Another supply chain disrupter…

Written by Orderly Marketing

Let’s roll back the clock. It’s 2020, and you are planning your promotional campaigns for the year, ensuring a balance between promotion and stock. January sales, Easter, summer shake-up, autumn (PSL season anyone), Christmas? Same thing year in, year out. Not this year! Lockdown 1.0, eat out to help out, the tier system, lockdown 2.0 and now changing Christmas buying habits. And now changing lockdown dates with unknown consumer habits from Monday. What’s going to happen?

Capgemini reports that over 70% of companies have struggled to recover from supply chain disruption, which has affected all operations. Pre-COVID there was a growing need for supply chains to become more agile as consumer trends begun to change quicker and quicker. Now the need for change is real.

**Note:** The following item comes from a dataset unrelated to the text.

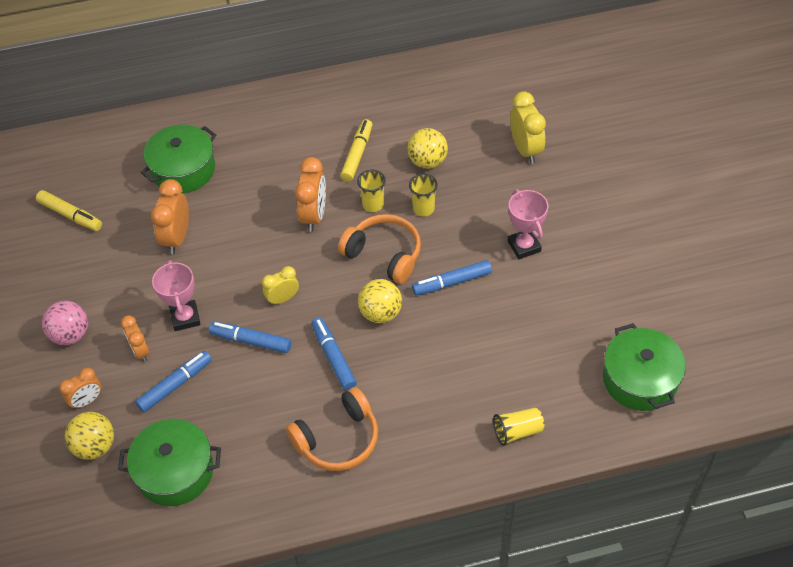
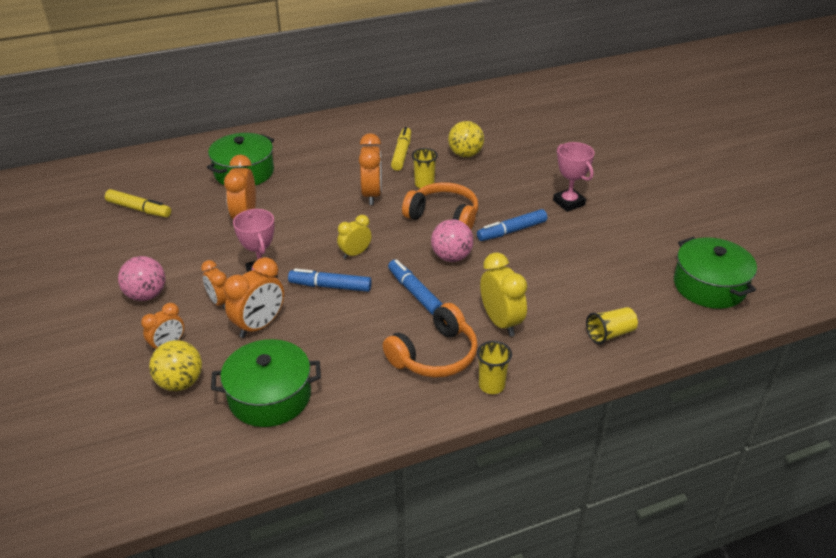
camera: 10 degrees left, 15 degrees down
blue marker [135,351,212,413] -> orange clock [224,257,284,338]
yellow ball [358,279,402,323] -> pink ball [431,219,474,262]
yellow cup [409,174,438,216] -> yellow cup moved to [477,341,512,394]
yellow clock [510,91,546,164] -> yellow clock moved to [480,252,527,337]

COVID has provided an opportunity (or need!) for food and beverage organisations to build more resilience, flexibility and agility into their supply chain — reducing waste and carbon effect upon the environment through local sourcing and other sustainability measures.

Information Wins

In the short-term, retail and hospitality supply chain leaders can work with IT to make better use of data that already exists and present real-time data to the right people at the right time. You should have this data in your inventory management and order management tools. Start by using the information that exists. Next, look at improving the quality of this information by using the best tool possible.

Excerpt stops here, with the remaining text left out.